_TASK DIRECTIONS:_ Taking the records below, count the lines in which "ADVANCED" appears and supply only the count.

_INPUT:_
········
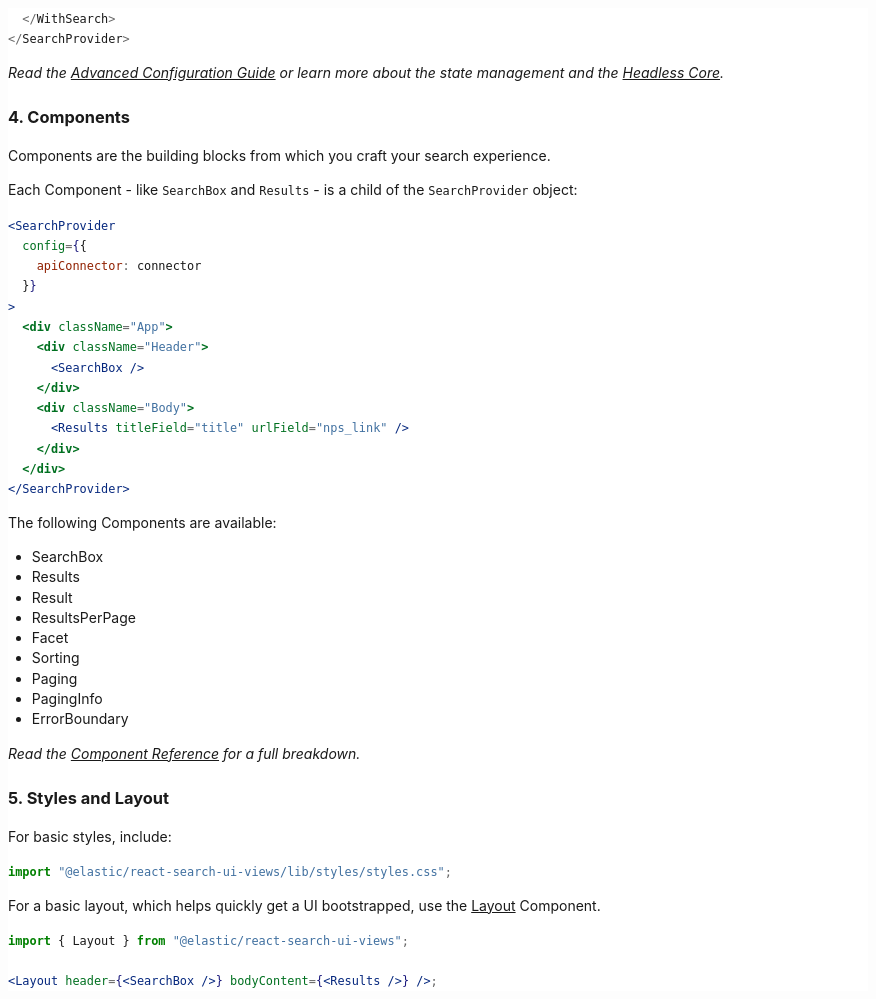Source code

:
 ```jsx
  </WithSearch>
</SearchProvider>
```

_Read the [Advanced Configuration Guide](./ADVANCED.md#advanced-configuration) or learn more about the state management and the [Headless Core](./ADVANCED.md#headless-core)._

### 4. Components

Components are the building blocks from which you craft your search experience.

Each Component - like `SearchBox` and `Results` - is a child of the `SearchProvider` object:

```jsx
<SearchProvider
  config={{
    apiConnector: connector
  }}
>
  <div className="App">
    <div className="Header">
      <SearchBox />
    </div>
    <div className="Body">
      <Results titleField="title" urlField="nps_link" />
    </div>
  </div>
</SearchProvider>
```

The following Components are available:

- SearchBox
- Results
- Result
- ResultsPerPage
- Facet
- Sorting
- Paging
- PagingInfo
- ErrorBoundary

_Read the [Component Reference](./ADVANCED.md#component-reference) for a full breakdown._

### 5. Styles and Layout

For basic styles, include:

```jsx
import "@elastic/react-search-ui-views/lib/styles/styles.css";
```

For a basic layout, which helps quickly get a UI bootstrapped, use the [Layout](packages/react-search-ui-views/src/layouts/Layout.js) Component.

```jsx
import { Layout } from "@elastic/react-search-ui-views";

<Layout header={<SearchBox />} bodyContent={<Results />} />;
```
········
_RESPONSE AREA:_ 2